The specialty in Greece is a Greek Coffee. They grind the beans into a very fine powder and brew it in a narrow copper pot creating a thicker liquid with a bit of coffee froth at the top. This drink is very strong! It’s meant to be sipped over a nice long coffee break or morning breakfast.
The Greeks are also big on cold coffee. Pretty much any drink will have the option of being made as a cold beverage. One cold drink that is especially popular is the frappe. Much different than an American frappe, Greek frappes are cold whipped coffee. They are prepared in a special blender and come in a tall glass with a think layer of coffee froth on the top. They are delicious!

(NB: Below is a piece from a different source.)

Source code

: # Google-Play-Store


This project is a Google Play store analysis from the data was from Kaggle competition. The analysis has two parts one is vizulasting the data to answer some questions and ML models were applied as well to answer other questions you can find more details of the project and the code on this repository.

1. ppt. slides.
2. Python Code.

If you’re not a fan of dairy, most cafes in Greece offer coconut milk as a dairy alternative. This works really well in frappes (it even tastes better than regular milk!), but not as well in hot drinks such as lattes and cappuccinos. Even if you’re a big fan of dairy, we suggest giving a coconut milk frappe a try — you just might love it!
Australia does not have regular drip coffee that we are used to in North America. If you try to simply order “a coffee”, the barista will look at you like you have three heads — trust us on this! But the good news is, if you know what to order you’ll probably get the best cup of coffee you’ve ever had.
Here are the basics:
Flat White – Similar to a latte but with less foam. This is a staple drink in Australia.
Short Black – Straight espresso. Hello, caffeine!
Long Black – This is akin to an Americano. Simply espresso and hot water.
Mac (short for macchiato) – Espresso and a little bit of cold milk.
They also have the standard cappuccino, mocha, and latte.
For ordering coffee in India, our best advice to you is: good luck! Coffee in India is not all that common, although it is getting more and more common in the tourist areas and big cities such as Bombay and New Delhi. When you order coffee, more times than not you’ll get a stale tasting cup of drip coffee.
In lieu of coffee, Indians prefer a special black tea with milk and sugar called chai. The tea has caffeine in it and is quite delicious.
If you are in a big city or you stumble on one of the newer coffee shops that have popped up in recent years, then you may be able to get a nice cup of coffee. But when in India, we suggest giving Indian chai a try instead.